Holland & Barrett has unveiled a digital wellness app, as it steps up its “experience-led” digital and store transformation.
The new “personalised wellness platform” – which is called H&B&Me – enables users to track their biological age, creates tailored “science-backed 21-day” health plans and gives daily recommendations from an in-house digital coach in how to improve their lifestyle.
The retailer claims the launch is a “significant” milestone in its strategy to transform its offer to make its stores and brand a “destination” for health and wellness.
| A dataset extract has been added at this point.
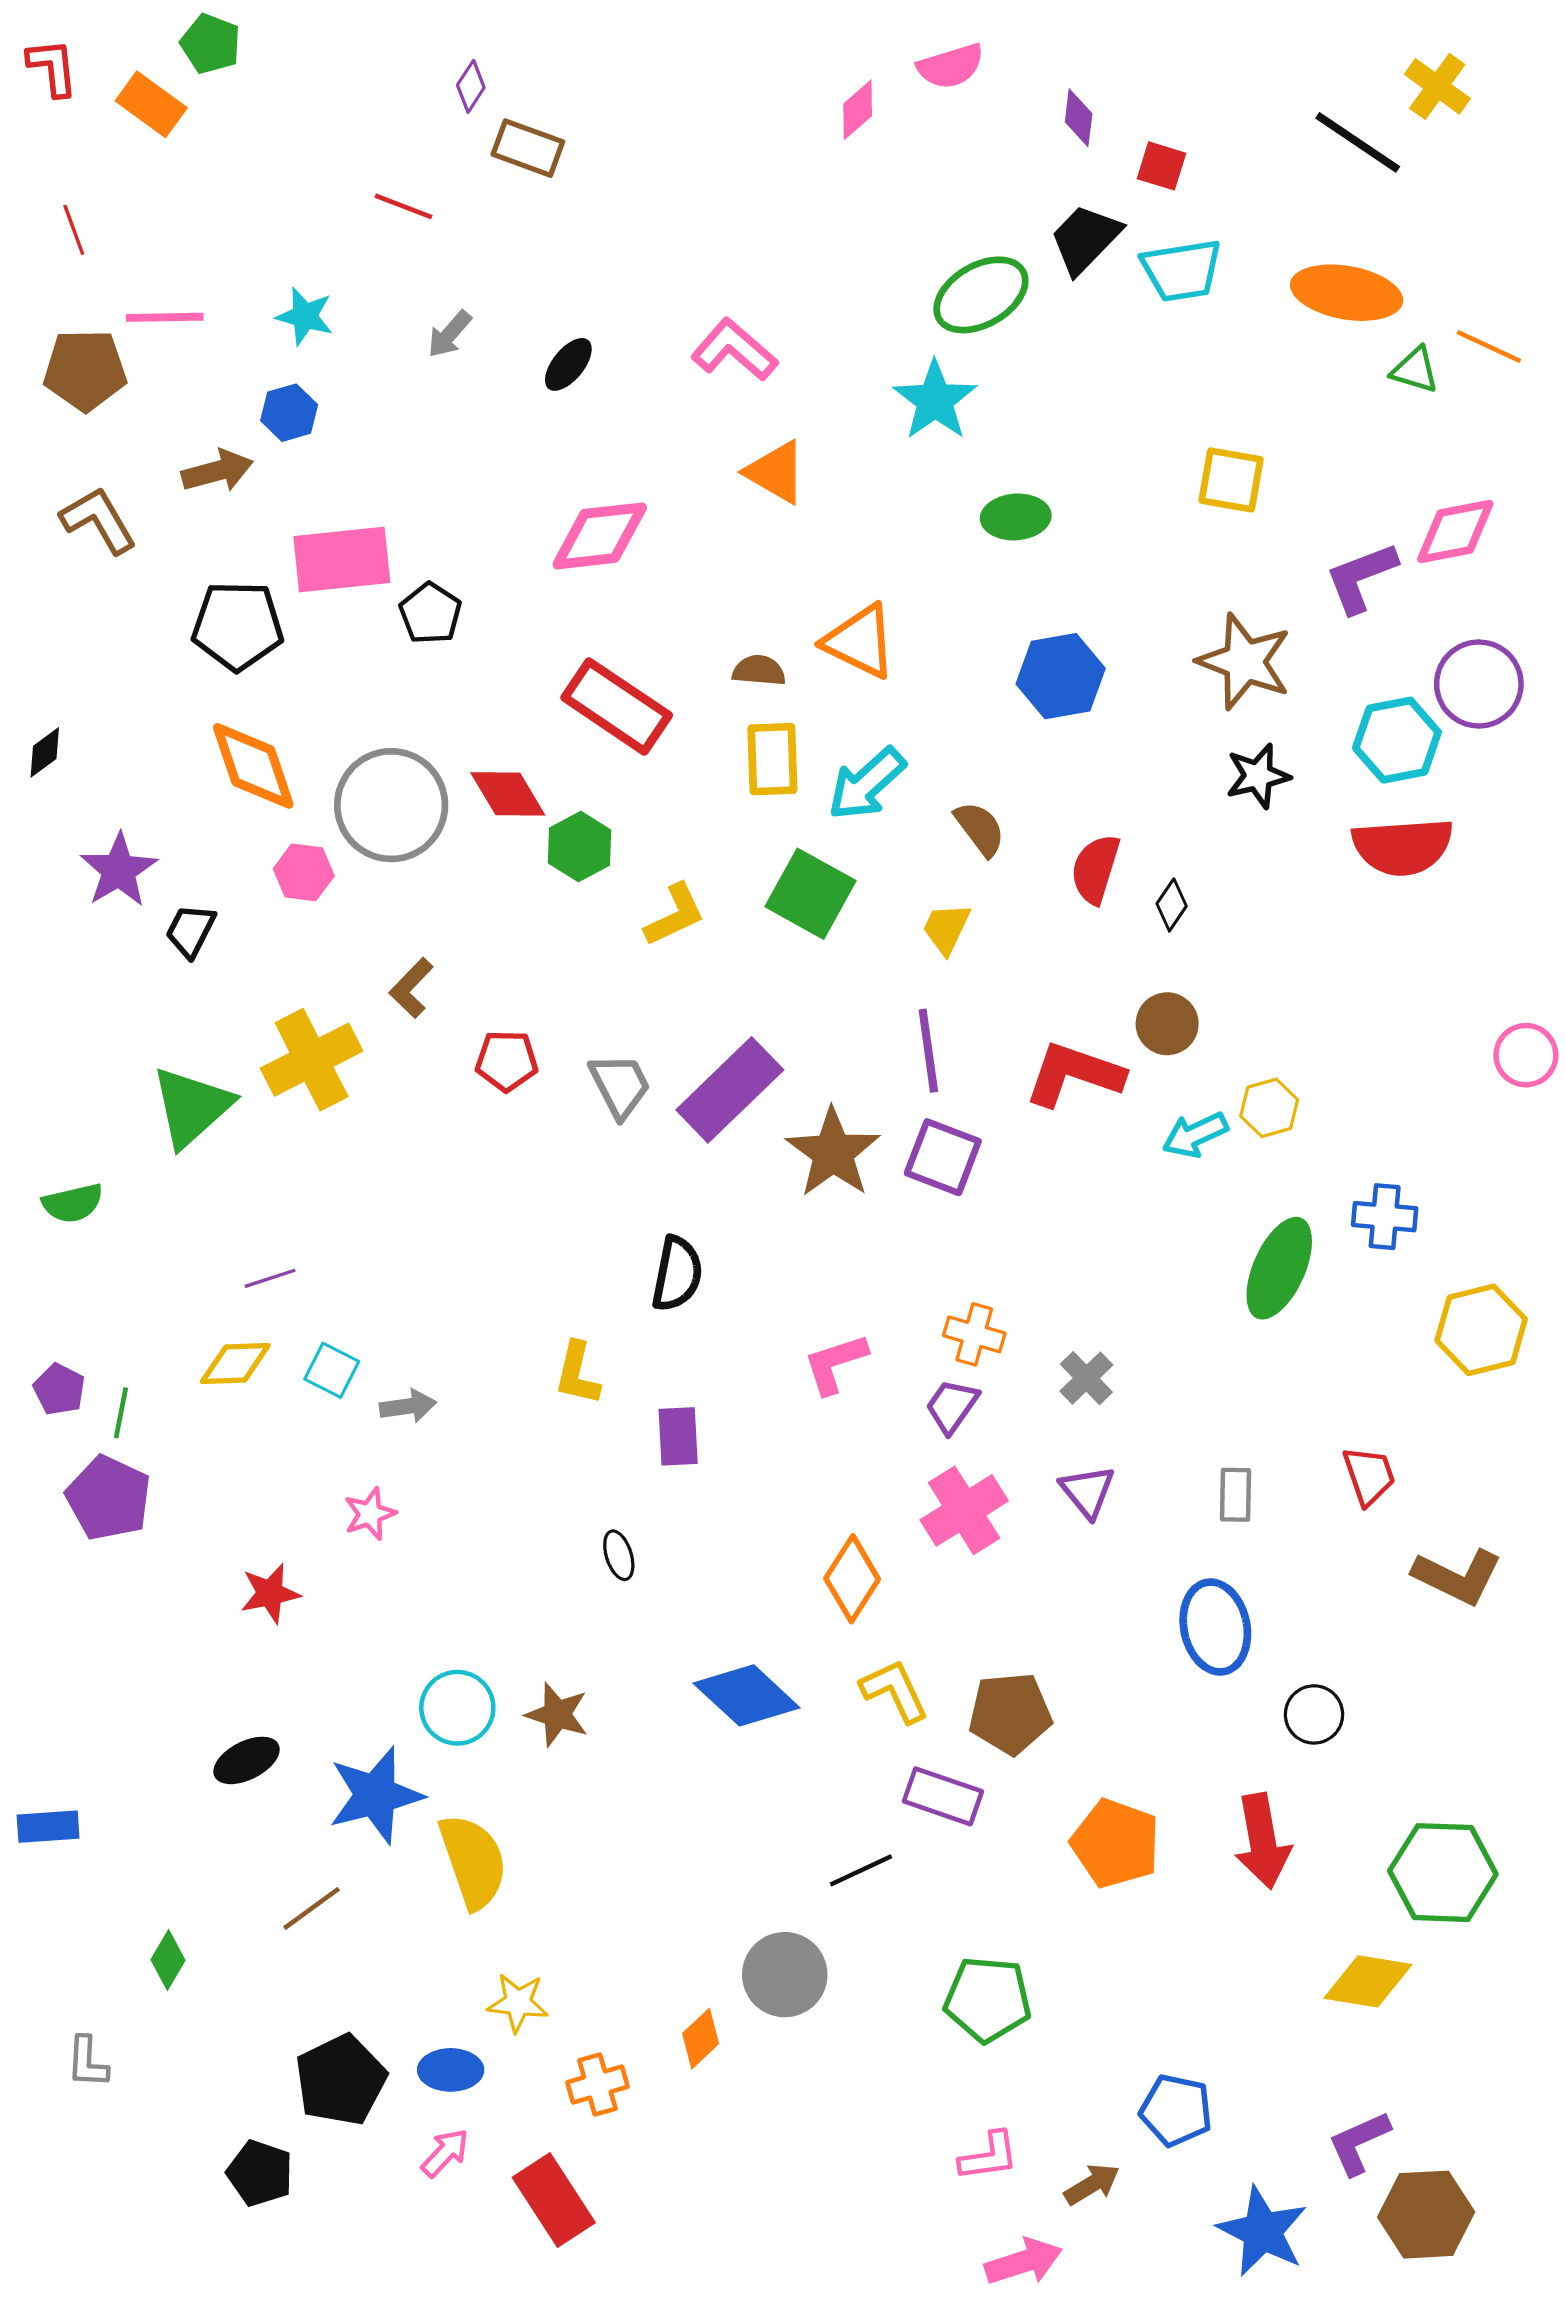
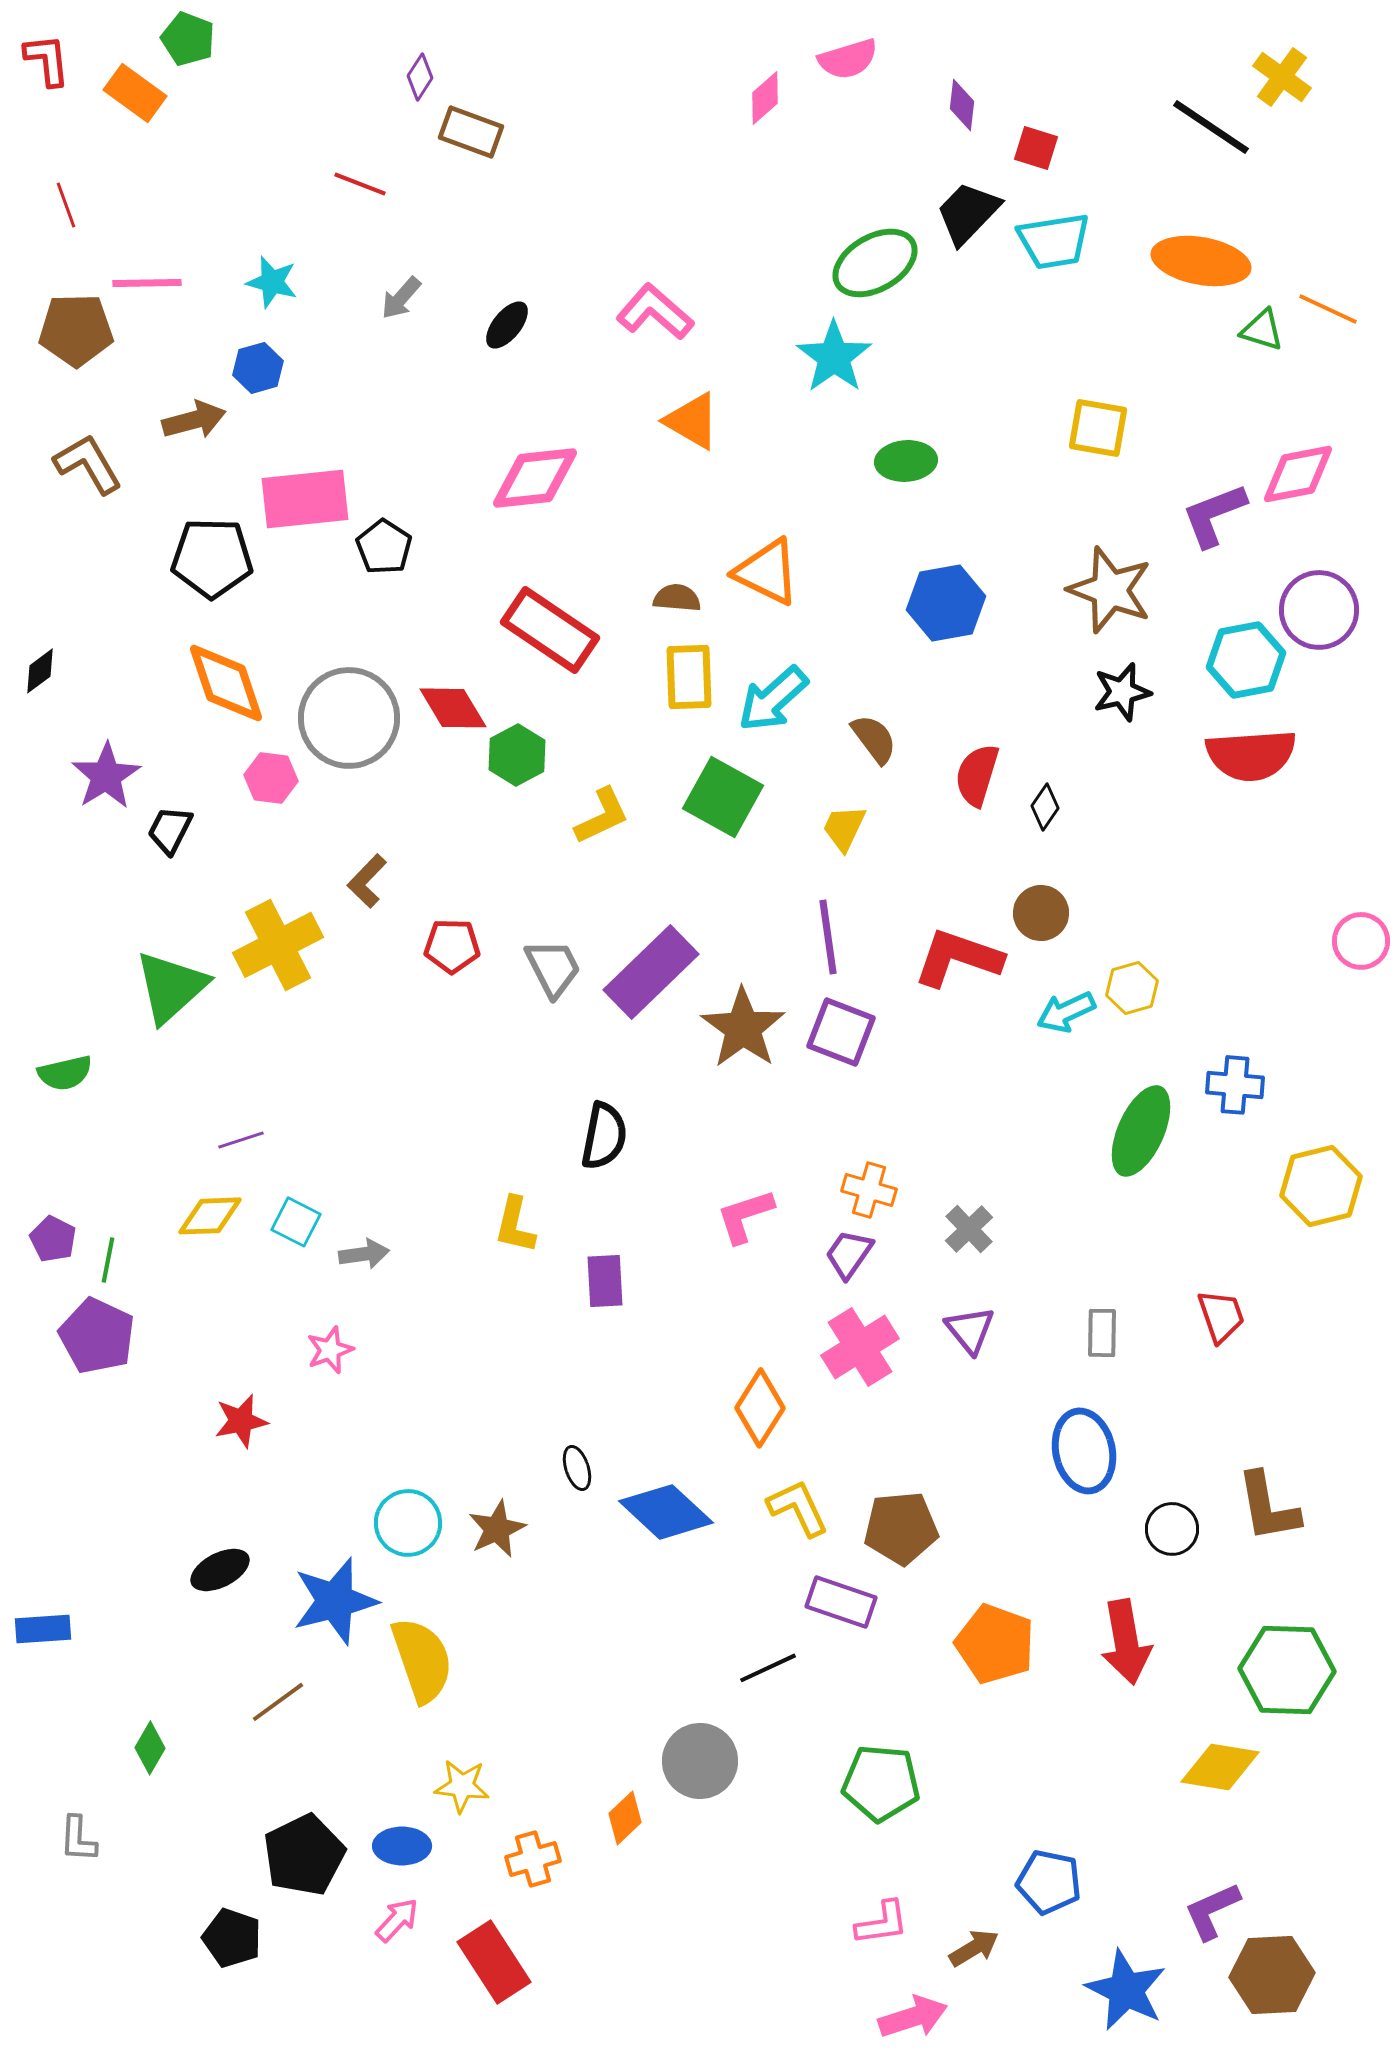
black ellipse: (619, 1555) -> (577, 1468), moved
brown L-shape: (1458, 1577) -> (1268, 1507), moved, turned 54
brown star: (557, 1714) -> (497, 1529), turned 30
Over the past year, owner LetterOne has invested £96.3m into upgrading H&B’s digital systems, stores and fulfilment processes.
Now, the digital app will “transform” H&B’s customer experience, while at the same time allowing the retailer to recommend its products and services to users.
“We’re living through a societal shift towards prevention, testing and self-care, combined with insufficient public healthcare provision due to constraints on national health systems, yet with unprecedented interest from consumers in their own wellness,” said Tamara Rajah, CEO of wellness solutions and chief transformation officer at Holland & Barrett.
“This highlighted an unmet need for an accessible, affordable, engaging preventative wellness solution, which not only tracks wellness, but crucially empowers people to move beyond quick fixes and build healthy habits that lead to lasting improvements in overall wellbeing.
“This is what we’ve created with H&B&Me, and it sits right at the heart of H&B’s purpose to make health and wellness a way of life for everyone and add quality years to life.”
Rajah was appointed to lead the development and rollout of H&B&Me in 2024, following a restructure of H&B’s executive team. The app is run by a small internal team, in partnership with scientists from the University of London.
It has been rolled out following an initial nine-week trial earlier this year, in which 87% of participants reported “significant improvements” in their energy, mood and health, H&B claimed.
“These findings demonstrate the real-world value of H&B&Me in improving key aspects of daily health,” said Dr John Deanfield, professor of cardiology at UCL and director of the National Institute for Cardiovascular Outcomes Research.
“By focusing on biological age, H&B&Me is providing individuals with a more meaningful measure of their wellbeing – and a practical, science-based way to enhance it. This app has the potential to transform preventative health by making it more personal, measurable and achievable for everyone.”
H&B joins a growing number of companies offering what it calls preventative digital health solutions, including most notably Tim Spector’s Zoe.
The retailer has been investing heavily into “experience” and physical wellness solutions at its stores as part of its three-year transformation plan, which launched in 2023 following LetterOne’s £700m debt buyout deal. In March, it opened its first ever experience-led future store in Cardiff.
It’s also been investing into training its store staff to offer better health advice to shoppers at its in-store clinics, and has been trialling in-store DNA testing at some of its stores.